In certain circumstances, the Firm may require proof of identity from the Client before accepting or acting on instructions.
The Firm will not accept either single cash payments exceeding £5,000 (or the Euro equivalent) or linked payments/transactions where the total will exceed the £5,000 limit.
The Firm adheres to the 2010 Bribery Act with particular reference to Section 9. The Bribery Act modernises the law on bribery. It came into force on the 1st July 2011. AKN Engineering Limited comply with our Guidance on bribery, a copy of which is available to all members of staff within our office.
The Firm retains client files without charge (and without liability) for ten years after which then may be confidentially disposed of.
As between the Firm and the Client, all Intellectual Property Rights and other rights in any Materials provided to the Client by the Firm shall be owned by the Firm. Subject to payment of all sums properly due to it under the Agreement, the Firm hereby licences all such rights to the Client free of charge and on a non-exclusive, royalty free basis to such extent as is necessary to enable the Client to make reasonable and proper use of the Services. The Firm shall not be liable for any use by the Client of any Materials provided by the Firm for a purpose other than that for which it was prepared. If the Firm terminates the Agreement, this licence will automatically terminate.
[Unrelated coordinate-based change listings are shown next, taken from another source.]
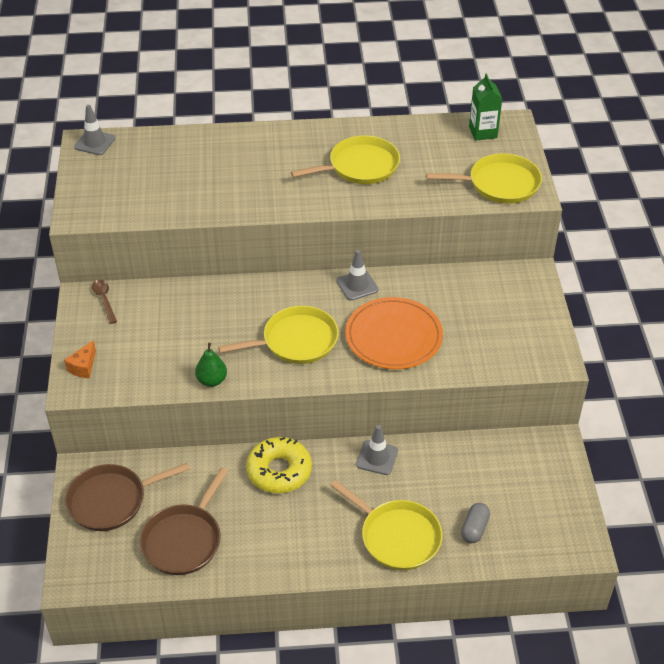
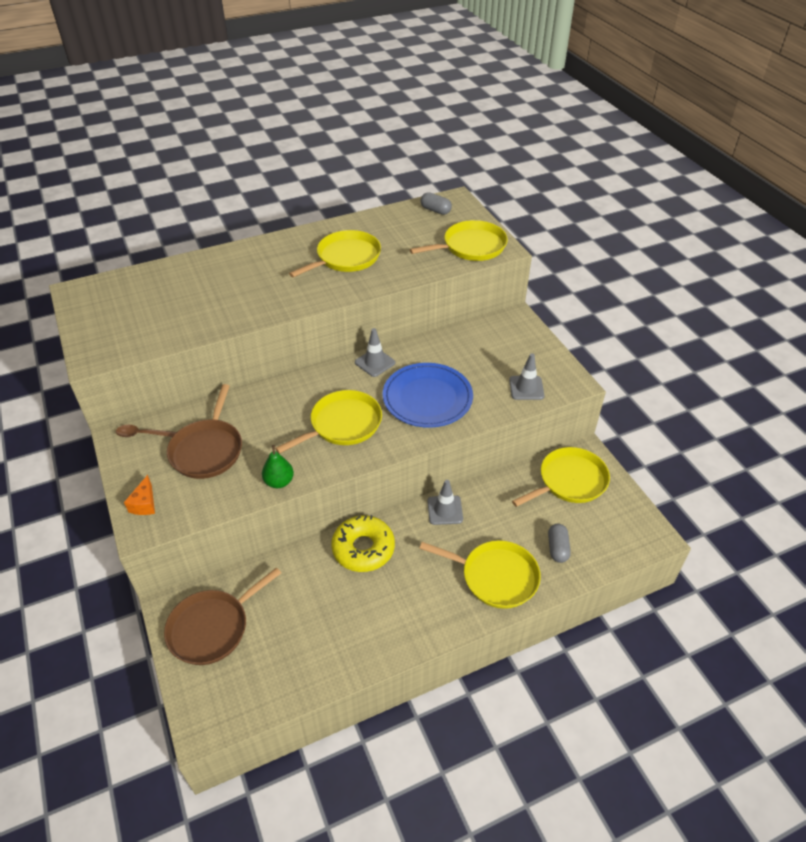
camera: 20 degrees left, 0 degrees up
(95, 142) = (86, 289): grey traffic cone -> grey traffic cone (526, 388)
(104, 300) = (142, 434): brown spoon -> brown spoon turned 45 degrees counterclockwise
(184, 540) = (300, 644): brown pan -> brown pan (208, 450)
(393, 336) = (427, 398): orange plate -> blue plate
(483, 132) = (435, 210): green carton -> grey capsule
(523, 466) = (569, 481): none -> yellow pan

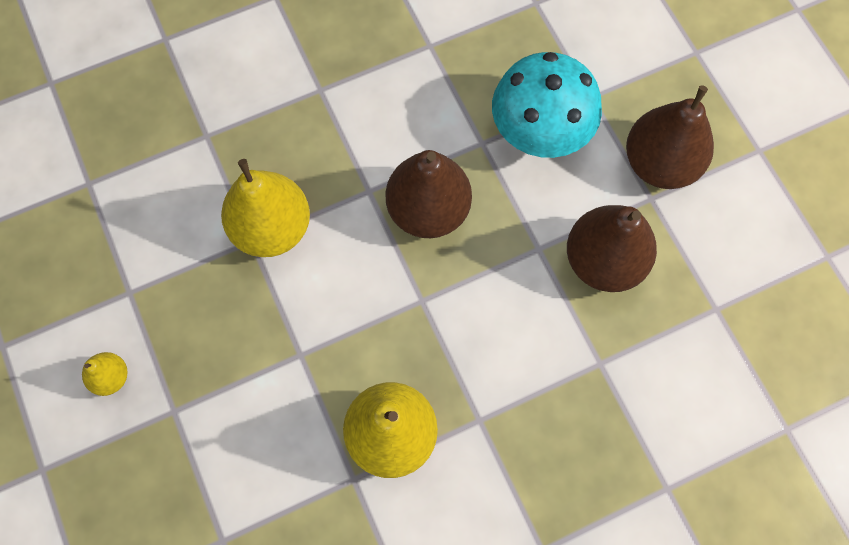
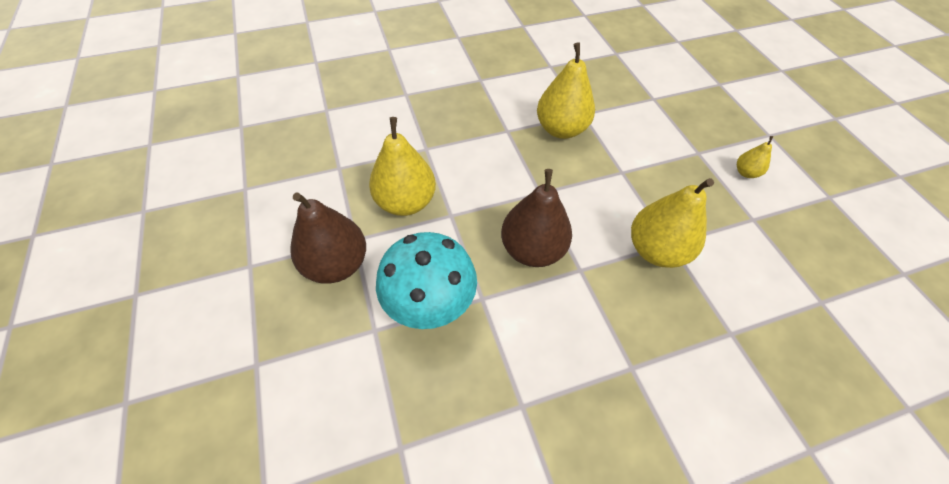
camera: 175 degrees left, 15 degrees down
(603, 261) = (406, 202): brown pear -> yellow pear

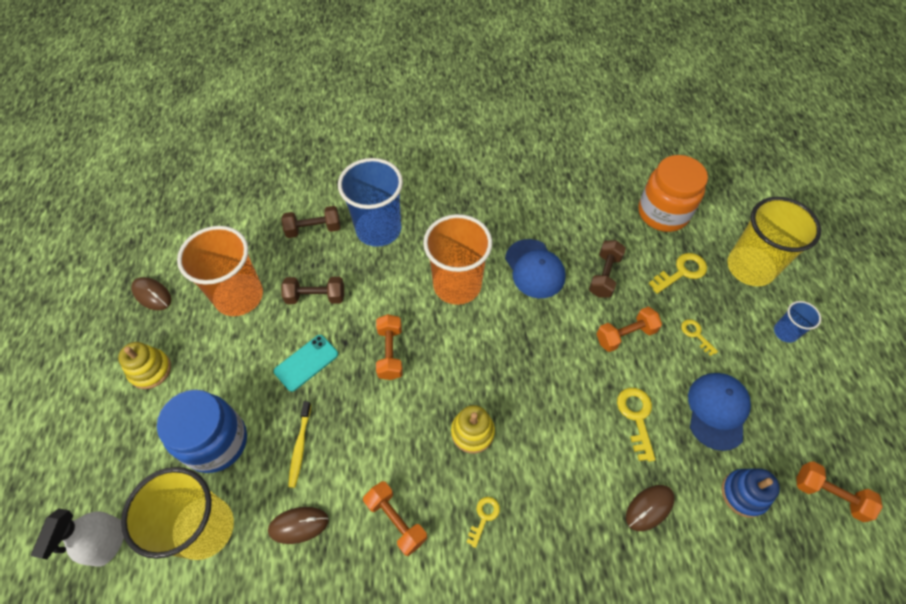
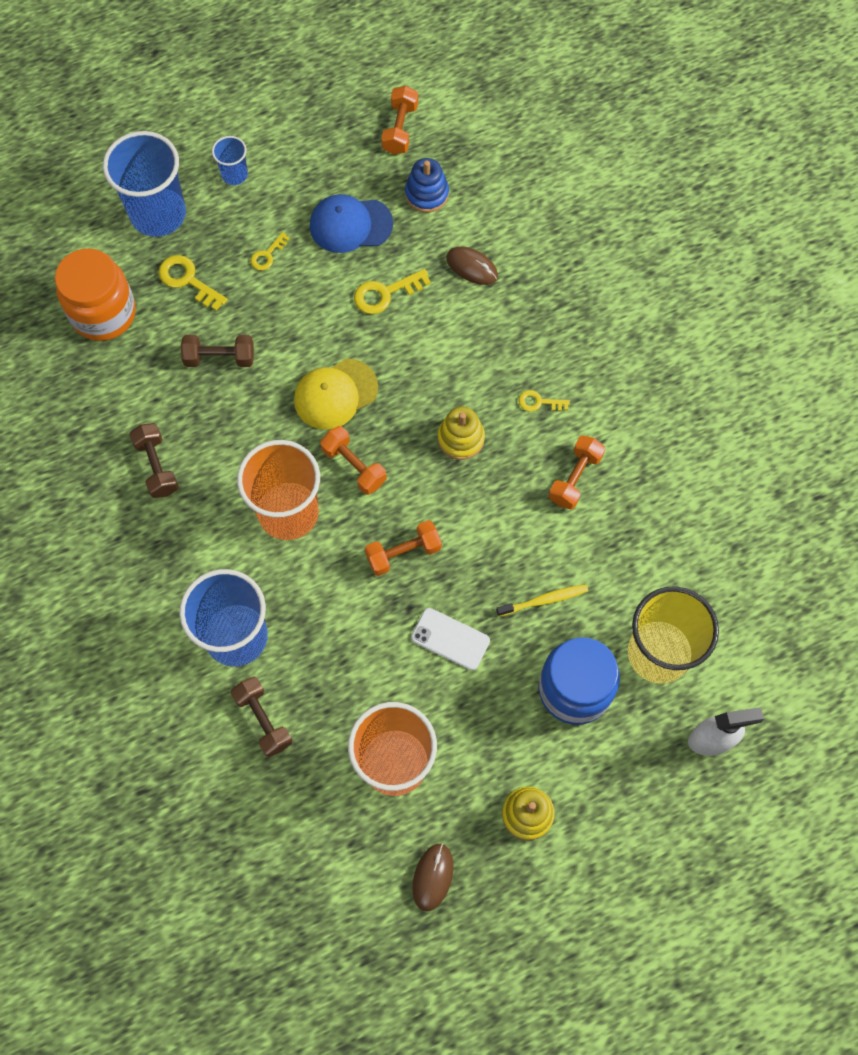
camera: 110 degrees left, 10 degrees up
(298, 525) = (617, 565): brown mouse -> none
(306, 362) = (450, 639): turquoise phone -> white phone
(316, 297) = (362, 669): brown dumbbell -> brown dumbbell (157, 466)
(534, 269) = (235, 434): blue cap -> none
(547, 346) = (335, 394): none -> yellow cap
(625, 335) = (293, 321): orange dumbbell -> orange dumbbell (354, 466)
(750, 267) = (158, 214): yellow cup -> blue cup

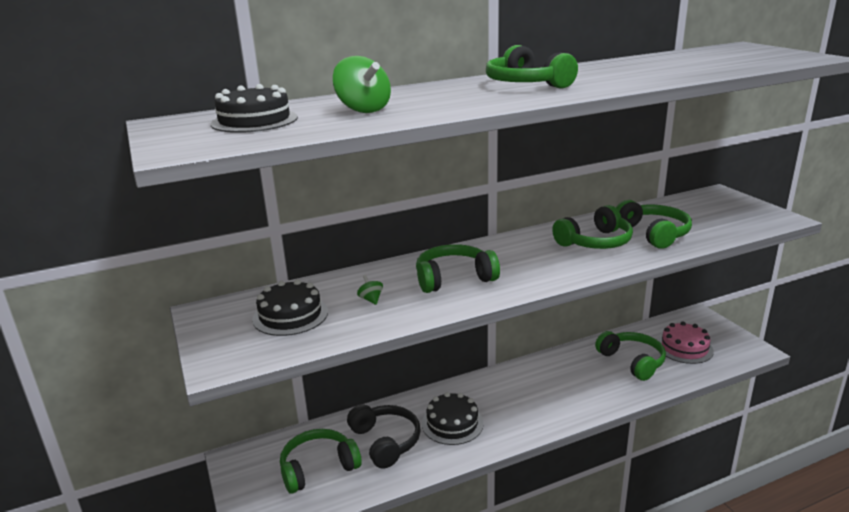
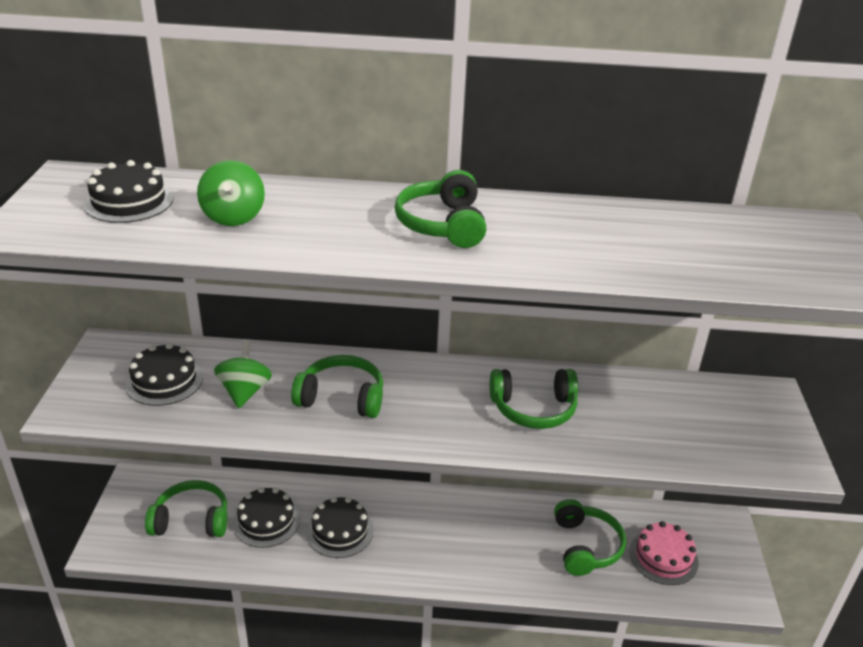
camera: 25 degrees right, 10 degrees up
(371, 299) = (245, 391): green spinning top -> green spinning top, size x1.97
(385, 441) = (266, 521): black headphones -> black cake
(653, 233) = (612, 424): green headphones -> none

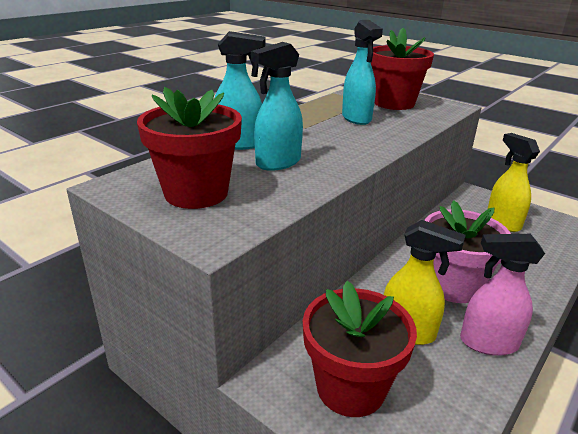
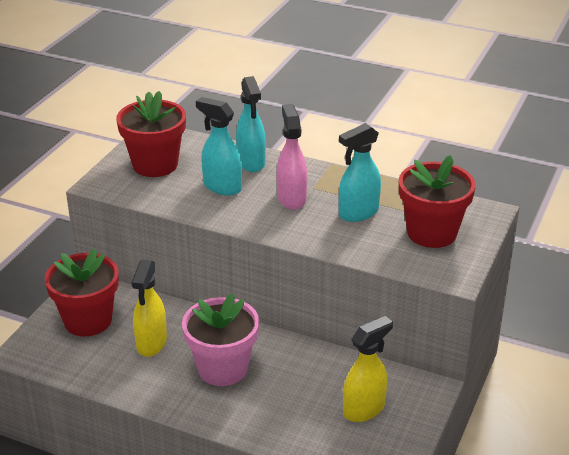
camera: 75 degrees right, 5 degrees up
(488, 343) = (151, 387): pink spray bottle -> pink spray bottle (291, 198)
The Firm operates a quality control system and the Firm’s procedures are audited by an external auditor.
The Firm is committed to ensure that quality is applied and managed in every aspect of the administration of the Firm and the Services undertaken on behalf of Clients.
Should the Services provided by the Firm not fully comply with the anticipated standard of quality, the Firm operates a Complaints Handling Procedure and redress mechanism, which is recognised by the Royal Institution of Chartered Surveyors (RICS), a copy is available on request.
The Firm complies with the requirements of the Data Protection Acts.
Unless otherwise stated in the Terms of Engagement Letter, dates/times for performance of the Service will not ordinarily be specified and shall not be of the essence although the Firm will always strive to meet Client deadlines where set.
If any provision (or part of a provision) of these Terms is found by any court or administrative body competent of jurisdiction to be invalid, unenforceable or illegal, the other provisions shall remain in force. If any invalid, unenforceable or illegal provision would be valid, enforceable or legal if some part of it were deleted, that provision will apply with whatever modification is necessary to make it valid, enforceable and legal.
The Agreement is made for the benefit of the Parties and (where applicable) their successors and permitted assigns and it is not intended to benefit or be enforceable by anyone else, whether under the Contracts (Rights of Third Parties) Act 1999, or otherwise.
The Agreement and these Terms and any dispute or claim arising out of, or in connection with, them or their subject matter, shall be governed by, and construed in accordance with, the laws of England and Wales and the Parties irrevocably submit to the exclusive jurisdiction of the courts of England and Wales.